§ **TASK PROMPT**
Copy the records word for word, starting at their first line and stopping after the line that contains "tone equalizer: -8 EV -0.427".

## Begin MATERIAL TO PROCESS

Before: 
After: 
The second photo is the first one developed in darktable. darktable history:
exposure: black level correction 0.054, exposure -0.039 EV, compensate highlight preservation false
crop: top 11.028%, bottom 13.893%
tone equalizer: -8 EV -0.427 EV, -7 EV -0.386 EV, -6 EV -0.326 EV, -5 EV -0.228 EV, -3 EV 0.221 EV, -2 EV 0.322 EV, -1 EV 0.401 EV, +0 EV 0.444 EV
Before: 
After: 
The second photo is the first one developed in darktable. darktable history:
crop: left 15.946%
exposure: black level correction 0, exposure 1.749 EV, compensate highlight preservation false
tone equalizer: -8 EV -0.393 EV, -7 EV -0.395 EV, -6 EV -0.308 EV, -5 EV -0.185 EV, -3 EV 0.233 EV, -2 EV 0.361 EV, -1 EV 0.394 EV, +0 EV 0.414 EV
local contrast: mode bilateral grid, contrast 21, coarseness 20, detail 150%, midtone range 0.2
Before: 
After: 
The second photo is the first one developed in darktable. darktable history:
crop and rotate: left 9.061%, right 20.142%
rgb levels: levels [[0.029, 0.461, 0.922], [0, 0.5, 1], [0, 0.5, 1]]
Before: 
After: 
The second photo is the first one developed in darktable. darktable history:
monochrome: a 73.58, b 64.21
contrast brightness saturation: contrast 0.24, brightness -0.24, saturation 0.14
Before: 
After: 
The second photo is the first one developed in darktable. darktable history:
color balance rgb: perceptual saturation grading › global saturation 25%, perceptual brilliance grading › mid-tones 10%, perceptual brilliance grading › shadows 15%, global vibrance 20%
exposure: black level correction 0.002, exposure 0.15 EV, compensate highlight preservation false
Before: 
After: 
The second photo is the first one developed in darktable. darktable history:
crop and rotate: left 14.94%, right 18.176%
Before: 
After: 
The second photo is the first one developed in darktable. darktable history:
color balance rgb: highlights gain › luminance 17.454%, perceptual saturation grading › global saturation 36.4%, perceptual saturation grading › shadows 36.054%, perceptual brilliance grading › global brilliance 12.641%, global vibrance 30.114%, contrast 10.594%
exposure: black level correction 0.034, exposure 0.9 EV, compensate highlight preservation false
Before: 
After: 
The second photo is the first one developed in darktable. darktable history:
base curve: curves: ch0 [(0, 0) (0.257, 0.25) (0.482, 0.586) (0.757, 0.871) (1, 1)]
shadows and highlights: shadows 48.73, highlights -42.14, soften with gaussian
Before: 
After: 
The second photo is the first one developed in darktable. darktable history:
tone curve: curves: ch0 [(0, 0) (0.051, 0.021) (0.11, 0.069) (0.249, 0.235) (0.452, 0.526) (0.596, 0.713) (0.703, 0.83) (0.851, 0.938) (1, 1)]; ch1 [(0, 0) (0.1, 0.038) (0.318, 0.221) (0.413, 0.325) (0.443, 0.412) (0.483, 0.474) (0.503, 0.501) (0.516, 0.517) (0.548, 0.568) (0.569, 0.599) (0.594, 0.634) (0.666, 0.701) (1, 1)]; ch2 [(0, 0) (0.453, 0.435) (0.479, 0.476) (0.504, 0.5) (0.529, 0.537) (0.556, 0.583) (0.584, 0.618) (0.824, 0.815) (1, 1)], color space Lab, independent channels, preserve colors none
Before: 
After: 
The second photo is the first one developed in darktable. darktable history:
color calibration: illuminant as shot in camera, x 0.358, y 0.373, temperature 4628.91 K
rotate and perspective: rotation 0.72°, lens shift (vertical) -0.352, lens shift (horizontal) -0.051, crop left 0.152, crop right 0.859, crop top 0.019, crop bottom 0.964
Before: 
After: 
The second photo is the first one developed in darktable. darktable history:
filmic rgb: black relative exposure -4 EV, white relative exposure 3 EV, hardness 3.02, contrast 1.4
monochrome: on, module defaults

## End MATERIAL TO PROCESS

§ **FINAL RESULT**
Before: 
After: 
The second photo is the first one developed in darktable. darktable history:
exposure: black level correction 0.054, exposure -0.039 EV, compensate highlight preservation false
crop: top 11.028%, bottom 13.893%
tone equalizer: -8 EV -0.427 EV, -7 EV -0.386 EV, -6 EV -0.326 EV, -5 EV -0.228 EV, -3 EV 0.221 EV, -2 EV 0.322 EV, -1 EV 0.401 EV, +0 EV 0.444 EV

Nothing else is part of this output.